Work instruction
In the data below, find the line containing "wrist: (948, 1100)", then set down that line and every later line up to and including the line containing "pinky tip: (1144, 1333)", exactly.
(The input Opens)
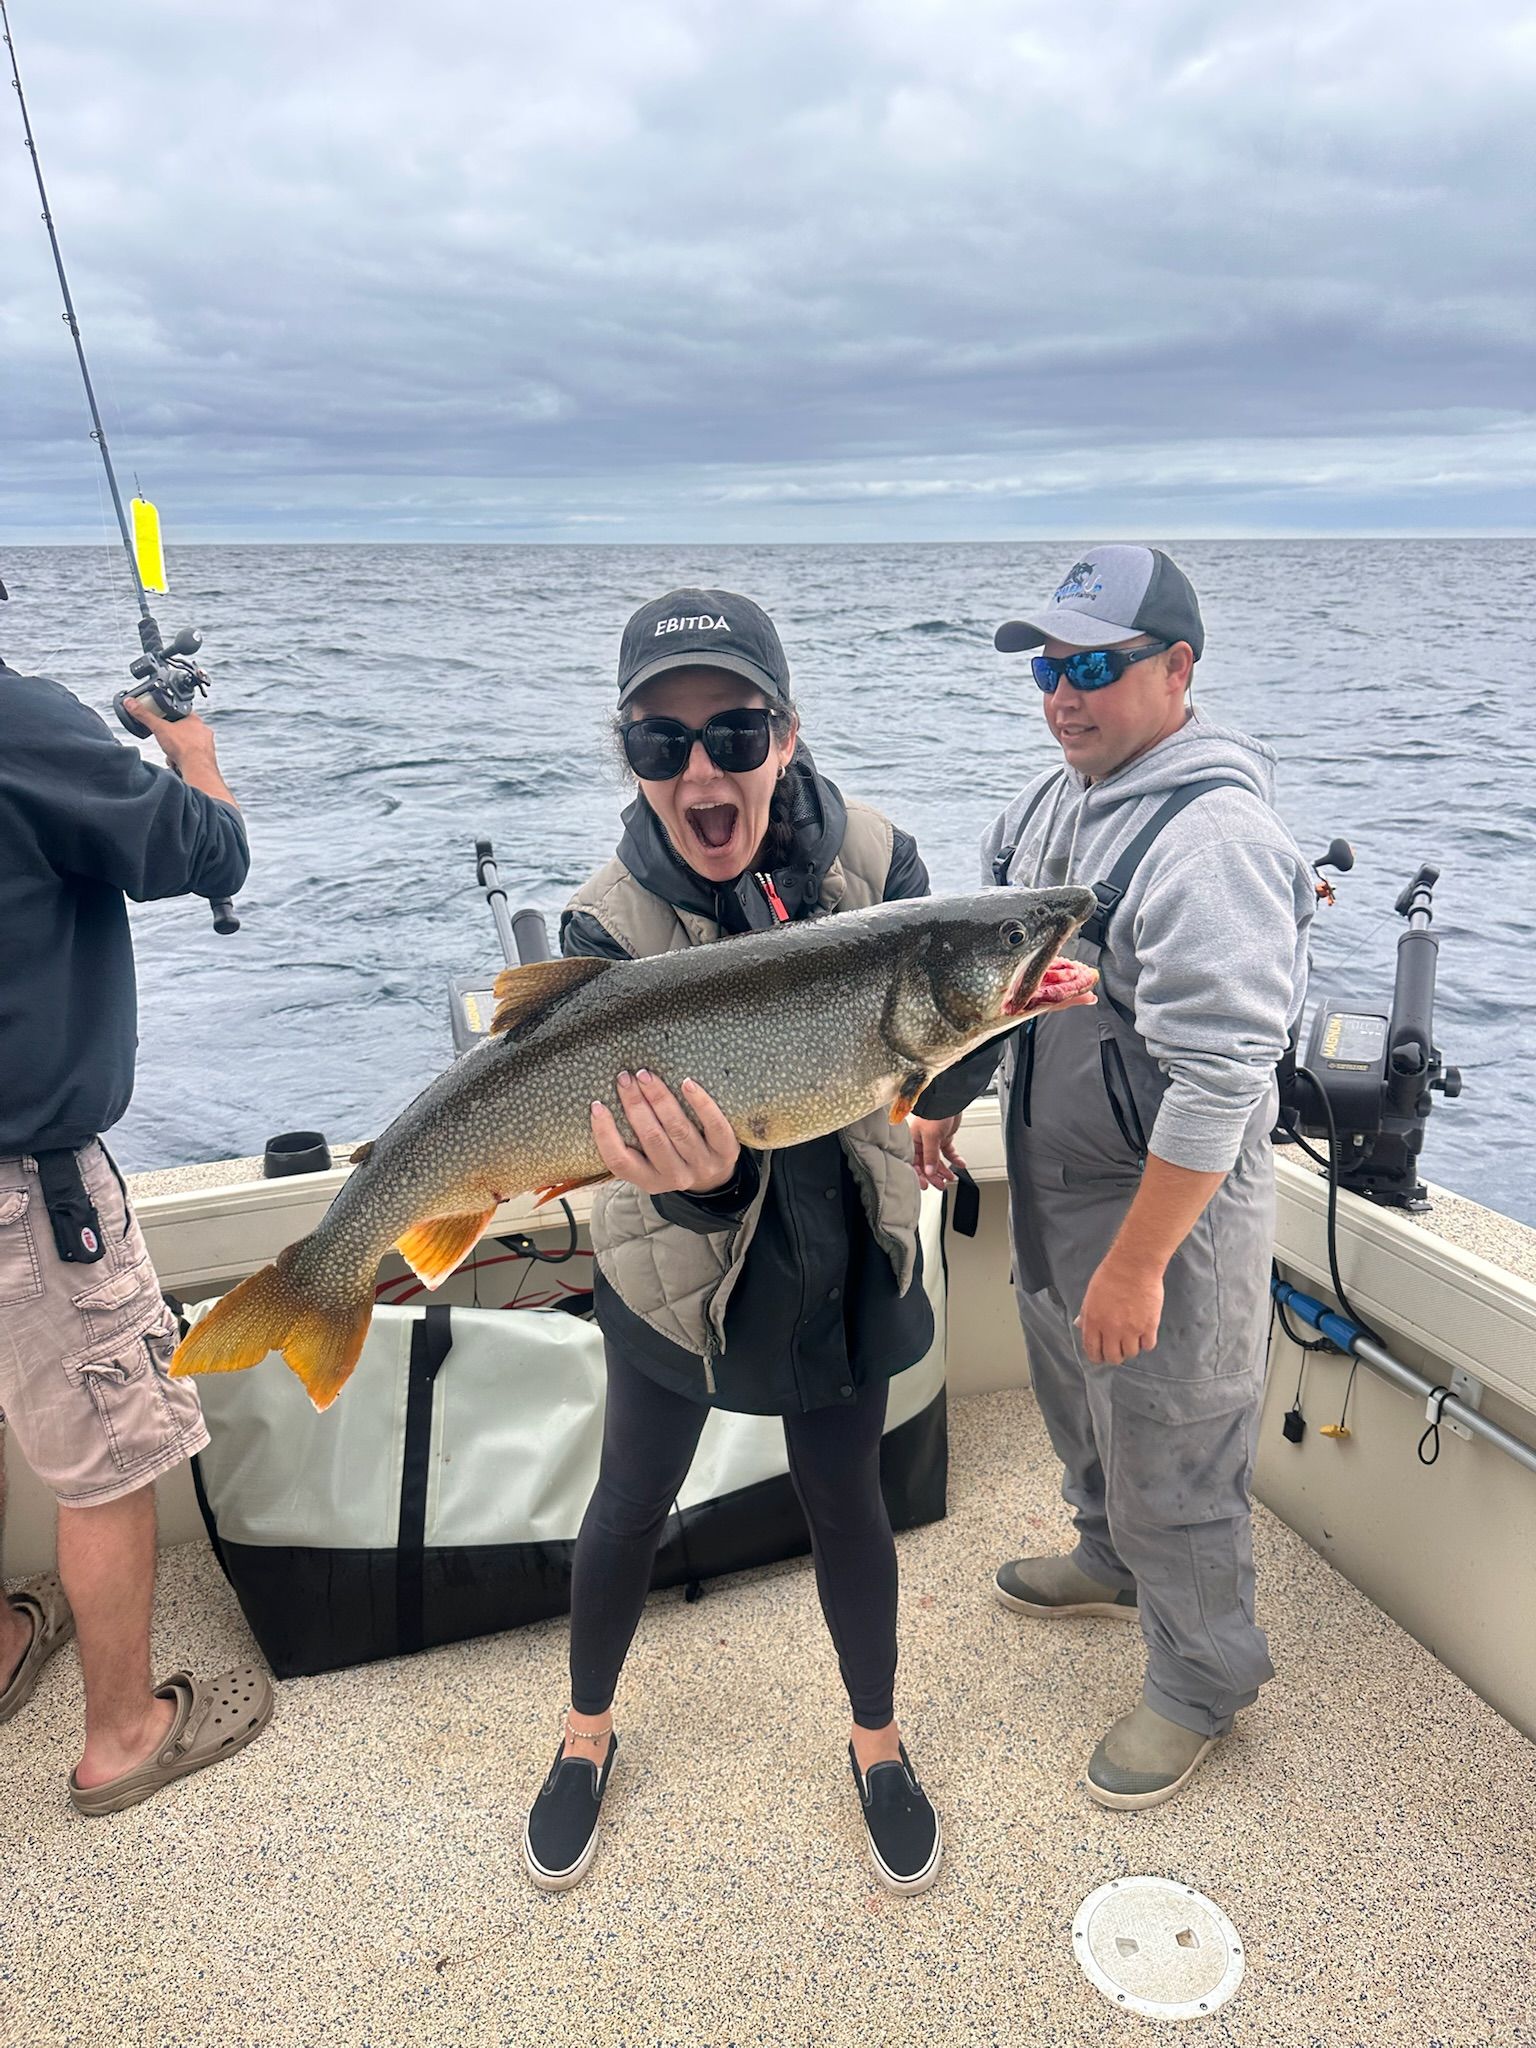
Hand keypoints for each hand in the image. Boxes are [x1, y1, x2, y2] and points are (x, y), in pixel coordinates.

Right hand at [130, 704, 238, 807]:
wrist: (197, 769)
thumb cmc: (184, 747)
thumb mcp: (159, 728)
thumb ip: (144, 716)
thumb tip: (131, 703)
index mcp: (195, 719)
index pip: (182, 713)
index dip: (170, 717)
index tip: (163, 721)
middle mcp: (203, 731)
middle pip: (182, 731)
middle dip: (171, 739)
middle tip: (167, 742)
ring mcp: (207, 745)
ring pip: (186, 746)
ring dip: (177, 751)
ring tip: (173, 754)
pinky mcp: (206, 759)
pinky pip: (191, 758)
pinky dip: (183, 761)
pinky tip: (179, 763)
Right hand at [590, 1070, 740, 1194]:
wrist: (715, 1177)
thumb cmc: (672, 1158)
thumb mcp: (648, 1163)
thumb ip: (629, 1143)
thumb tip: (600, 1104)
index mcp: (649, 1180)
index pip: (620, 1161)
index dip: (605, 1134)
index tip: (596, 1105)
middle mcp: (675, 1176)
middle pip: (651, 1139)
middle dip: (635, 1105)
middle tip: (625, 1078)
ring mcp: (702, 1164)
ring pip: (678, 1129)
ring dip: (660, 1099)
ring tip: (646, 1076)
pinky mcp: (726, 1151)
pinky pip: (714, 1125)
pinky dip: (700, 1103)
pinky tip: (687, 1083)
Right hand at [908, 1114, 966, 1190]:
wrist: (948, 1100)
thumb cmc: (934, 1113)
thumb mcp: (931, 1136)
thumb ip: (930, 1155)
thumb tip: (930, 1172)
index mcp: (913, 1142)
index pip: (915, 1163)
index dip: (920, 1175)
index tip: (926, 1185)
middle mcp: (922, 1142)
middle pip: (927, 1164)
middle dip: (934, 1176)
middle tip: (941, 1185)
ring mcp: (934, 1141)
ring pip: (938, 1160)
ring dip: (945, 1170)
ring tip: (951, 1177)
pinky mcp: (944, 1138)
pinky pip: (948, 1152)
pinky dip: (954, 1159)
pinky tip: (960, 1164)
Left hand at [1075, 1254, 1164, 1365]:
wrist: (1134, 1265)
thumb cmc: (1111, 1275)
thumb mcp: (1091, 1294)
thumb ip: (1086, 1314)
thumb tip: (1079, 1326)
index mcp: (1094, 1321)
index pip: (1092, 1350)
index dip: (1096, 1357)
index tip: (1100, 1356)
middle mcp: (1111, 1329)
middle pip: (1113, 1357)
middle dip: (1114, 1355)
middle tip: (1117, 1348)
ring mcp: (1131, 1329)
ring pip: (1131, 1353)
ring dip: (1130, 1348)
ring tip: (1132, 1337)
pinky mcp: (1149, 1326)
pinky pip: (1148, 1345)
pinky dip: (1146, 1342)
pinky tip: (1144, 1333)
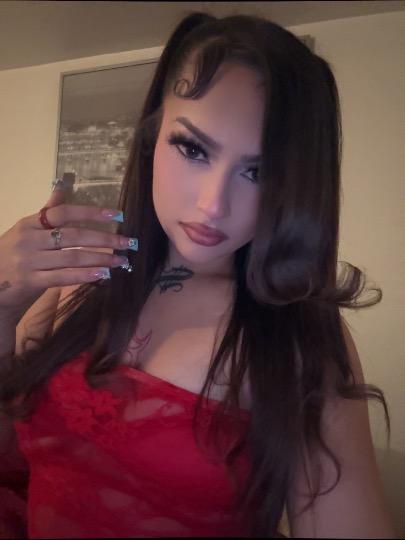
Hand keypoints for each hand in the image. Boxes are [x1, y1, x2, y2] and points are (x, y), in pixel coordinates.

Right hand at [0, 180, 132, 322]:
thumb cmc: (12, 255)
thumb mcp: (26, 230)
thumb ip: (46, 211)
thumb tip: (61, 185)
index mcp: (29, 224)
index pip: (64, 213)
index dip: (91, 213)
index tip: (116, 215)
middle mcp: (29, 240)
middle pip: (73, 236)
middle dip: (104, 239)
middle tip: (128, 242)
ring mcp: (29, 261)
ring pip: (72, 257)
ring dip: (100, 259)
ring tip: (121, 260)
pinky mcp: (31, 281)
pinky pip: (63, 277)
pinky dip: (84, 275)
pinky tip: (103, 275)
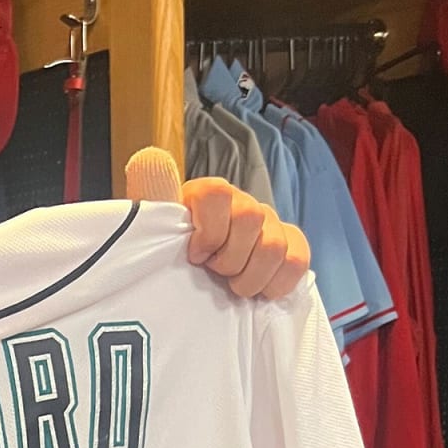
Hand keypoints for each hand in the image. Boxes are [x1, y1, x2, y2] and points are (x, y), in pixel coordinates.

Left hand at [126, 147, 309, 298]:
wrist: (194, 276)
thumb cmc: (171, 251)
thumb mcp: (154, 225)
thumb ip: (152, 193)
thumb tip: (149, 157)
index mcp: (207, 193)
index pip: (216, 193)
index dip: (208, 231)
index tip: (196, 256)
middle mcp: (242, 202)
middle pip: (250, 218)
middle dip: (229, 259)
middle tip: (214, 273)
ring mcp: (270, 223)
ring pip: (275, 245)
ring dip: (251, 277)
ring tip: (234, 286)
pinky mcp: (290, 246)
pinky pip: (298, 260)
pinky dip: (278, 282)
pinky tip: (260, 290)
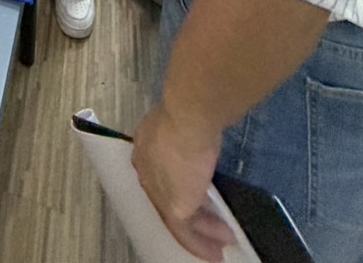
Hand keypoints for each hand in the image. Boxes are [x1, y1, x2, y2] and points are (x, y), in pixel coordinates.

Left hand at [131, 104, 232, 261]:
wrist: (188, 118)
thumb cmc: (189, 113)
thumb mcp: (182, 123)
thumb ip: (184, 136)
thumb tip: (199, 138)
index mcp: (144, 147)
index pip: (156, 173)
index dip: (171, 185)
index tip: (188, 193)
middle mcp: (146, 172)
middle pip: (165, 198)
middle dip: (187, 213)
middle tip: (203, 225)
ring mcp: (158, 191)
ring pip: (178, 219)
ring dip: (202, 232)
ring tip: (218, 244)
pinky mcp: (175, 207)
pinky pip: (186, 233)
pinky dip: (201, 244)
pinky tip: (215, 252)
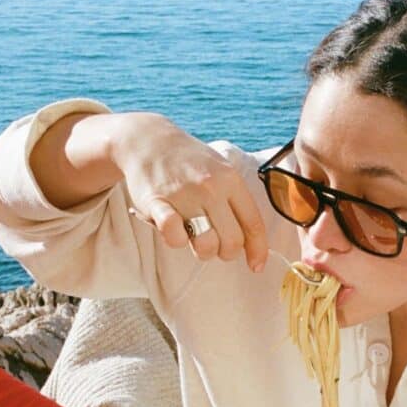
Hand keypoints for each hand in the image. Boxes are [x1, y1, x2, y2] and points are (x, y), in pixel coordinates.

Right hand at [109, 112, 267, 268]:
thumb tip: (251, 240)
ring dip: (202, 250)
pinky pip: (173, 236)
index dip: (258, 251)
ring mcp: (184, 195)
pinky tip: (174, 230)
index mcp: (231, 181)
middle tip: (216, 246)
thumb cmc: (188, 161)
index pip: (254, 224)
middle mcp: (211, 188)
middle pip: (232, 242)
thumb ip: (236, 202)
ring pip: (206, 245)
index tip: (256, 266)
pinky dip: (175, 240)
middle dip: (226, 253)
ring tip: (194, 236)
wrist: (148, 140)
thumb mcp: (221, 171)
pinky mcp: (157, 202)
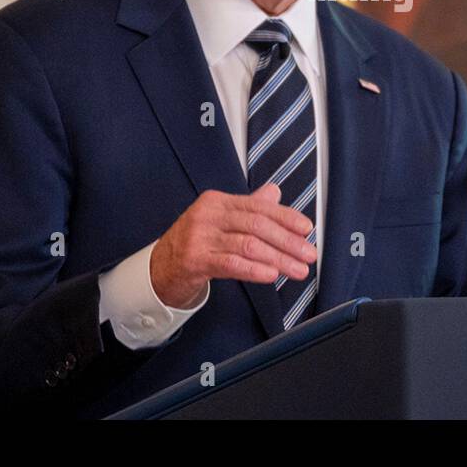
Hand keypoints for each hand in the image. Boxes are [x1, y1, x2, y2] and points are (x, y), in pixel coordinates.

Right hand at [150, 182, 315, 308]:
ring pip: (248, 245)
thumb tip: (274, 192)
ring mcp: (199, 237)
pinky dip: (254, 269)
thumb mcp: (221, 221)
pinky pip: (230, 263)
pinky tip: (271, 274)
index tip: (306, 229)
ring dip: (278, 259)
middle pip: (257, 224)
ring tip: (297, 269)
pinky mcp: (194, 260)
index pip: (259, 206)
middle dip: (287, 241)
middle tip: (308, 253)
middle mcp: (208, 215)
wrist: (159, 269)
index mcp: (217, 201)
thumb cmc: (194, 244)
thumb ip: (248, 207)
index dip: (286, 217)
(The input Closes)
Answer box
wrist: (948, 1100)
thumb cmc: (934, 1113)
thumb mcp: (931, 1136)
thumb ip: (930, 1155)
thumb tip: (930, 1172)
index mcp: (913, 1142)
index pip: (915, 1163)
index dip: (920, 1175)
index tip: (926, 1185)
middle mcp: (922, 1142)
middle pip: (927, 1164)
middle dip: (934, 1176)
middle tip: (941, 1185)
ring mcp: (934, 1141)
ring pip: (938, 1160)
ring dip: (945, 1170)
ring tip: (951, 1177)
pinky mcp: (944, 1138)
pinky pip: (948, 1152)
pinky dip: (954, 1159)
pinky tip: (960, 1164)
Left hand at [1075, 1254, 1164, 1365]:
wrist: (1134, 1265)
thumb cmc: (1111, 1275)
thumb mcp: (1091, 1294)
thumb ip: (1086, 1314)
thumb tip: (1079, 1326)
index mcp: (1094, 1321)
index pip: (1092, 1350)
index dip: (1096, 1357)
index tip: (1100, 1356)
middle mcp: (1111, 1329)
middle pip: (1113, 1357)
middle dip: (1114, 1355)
middle tip: (1117, 1348)
ring mcp: (1131, 1329)
ring pip: (1131, 1353)
ring dip: (1130, 1348)
ring tip: (1132, 1337)
pinky mcp: (1149, 1326)
pinky pip: (1148, 1345)
pinky dip: (1146, 1342)
pinky tip: (1144, 1333)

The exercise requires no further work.